Google’s announcement of a Chrome operating system, coming just nine months after its launch of the Chrome browser, has the tech sector buzzing over the possibilities. Google is targeting netbooks, claiming to have agreements with several OEMs already inked.
How will the option of a Chrome OS be received by the desktop-using masses? Are they ready for a PC experience that will rely heavily on applications hosted in the cloud? Or would they rather stick with the tried and true desktop model, be it Windows, Macintosh or one of the many flavors of Linux?
Google makes the case for the cloud very compelling: Desktop systems were designed during the pre-Web era — certainly long before Web 2.0 took over.
This is something anyone who has grappled with a glitch-prone OS (I’m looking at you Vista) can understand.
Another potential Chrome plus: Security may wind up being better. Right now, Internet security is entirely dependent on user behavior — whether someone installs a patch and keeps the AV or firewall updated. Such maintenance, though, can be handled easily from the provider side in a cloud-based scenario.
Nothing, though, is free — not even on the Internet. An OS running applications primarily hosted in the cloud will entail certain tradeoffs.

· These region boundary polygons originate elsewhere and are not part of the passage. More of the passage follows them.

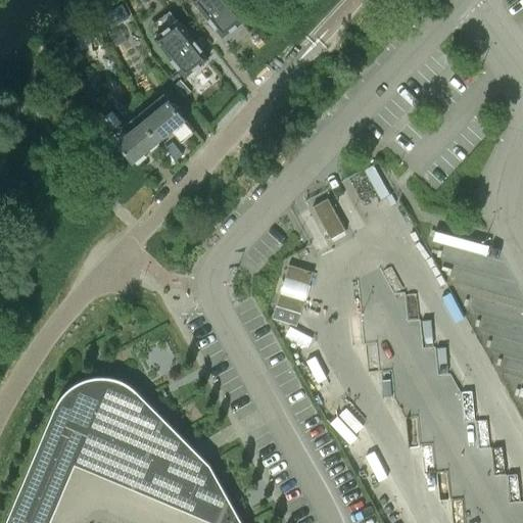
[(230,0),(193,0),(223,37),(245,19),(230,0)]
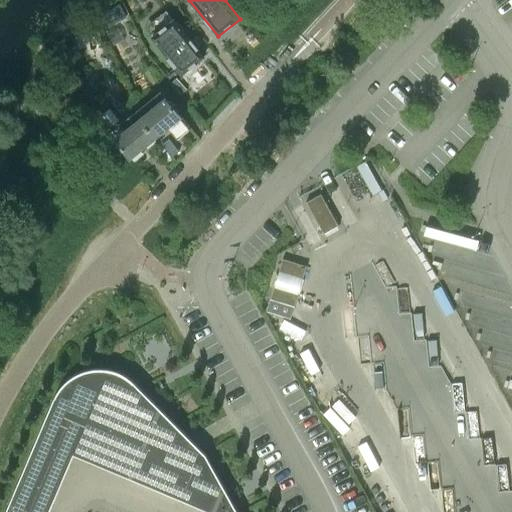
[(119,5),(103,14),(109,26),(126,17),(119,5)]
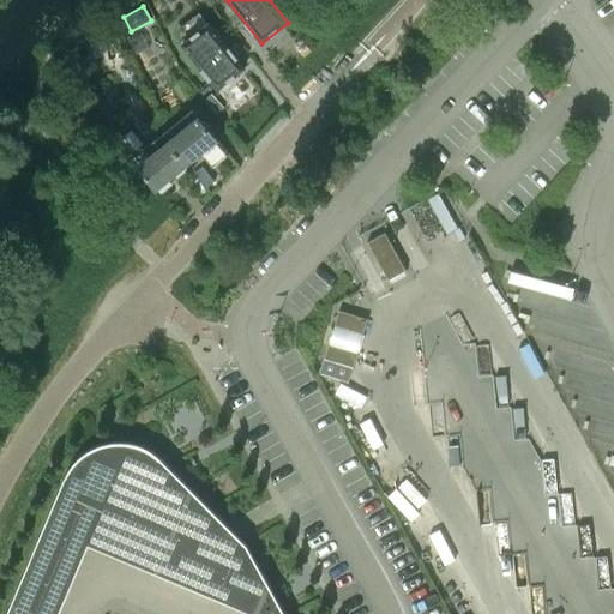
[(209,23),(182,44),(218,89),(245,68),(209,23)]
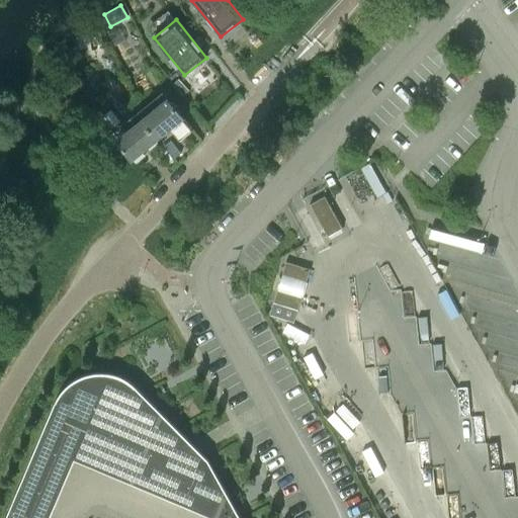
[(119,28),(108,34),(115,46),(125,40),(119,28)]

The uptime/downtime issue that recently impacted many Gmail users would apply to all cloud-based computer activities. If you think you go ballistic now when your email is down, imagine how you would feel if the spreadsheet detailing all of your personal or family finances suddenly became unavailable for an unspecified period of time.
“Remember, you are shifting your dependence from a machine to the provider,” Greg Sterling, principal of Sterling Market Research told TechNewsWorld.
It’s true that the percentage of time Gmail has gone dark is minuscule — certainly compared to the time a typical consumer would likely spend rebooting or reinstalling software due to any number of computer problems. That percentage, though, could widen, depending on the performance of other providers whose products might become part of the OS, Sterling said.
“I don’t believe Google will be the only company participating in something like this,” Sterling said.
This issue of dependence on the Internet would be felt in other ways as well. Processing speed for a particular application, for instance, could depend in part on the ISP being used, Sterling suggested.
“Right now, if I am running Excel on a local machine, the ISP has nothing to say about how fast it runs,” he pointed out.
Battle of the Apps
Comparing such performance issues is a side issue at best — or straw man at worst, according to Michael Cherry, VP of research for OS at Directions on Microsoft.
The real battle for computer users’ OS preference, he told TechNewsWorld, will be fought over which applications the OS in question makes available.
This, of course, holds true right now, to an extent.
“I use a Mac,” Cherry said, “and do you know why? Because as a writer, I prefer Word for the Mac over Word for Windows.”
However, if Chrome can give developers a new platform for applications they’ve been itching to build for an OS, he said, that could provide a significant boost for user adoption.
It would be impossible for any OS to run the full range of computer operations entirely from the cloud, Cherry pointed out.
“The Chrome OS is an interface with the hardware and browser in which the applications are running,” he said. “Surely, few people will want to print in the cloud … so there will need to be an interface between the browser and the USB port to which the printer is connected.”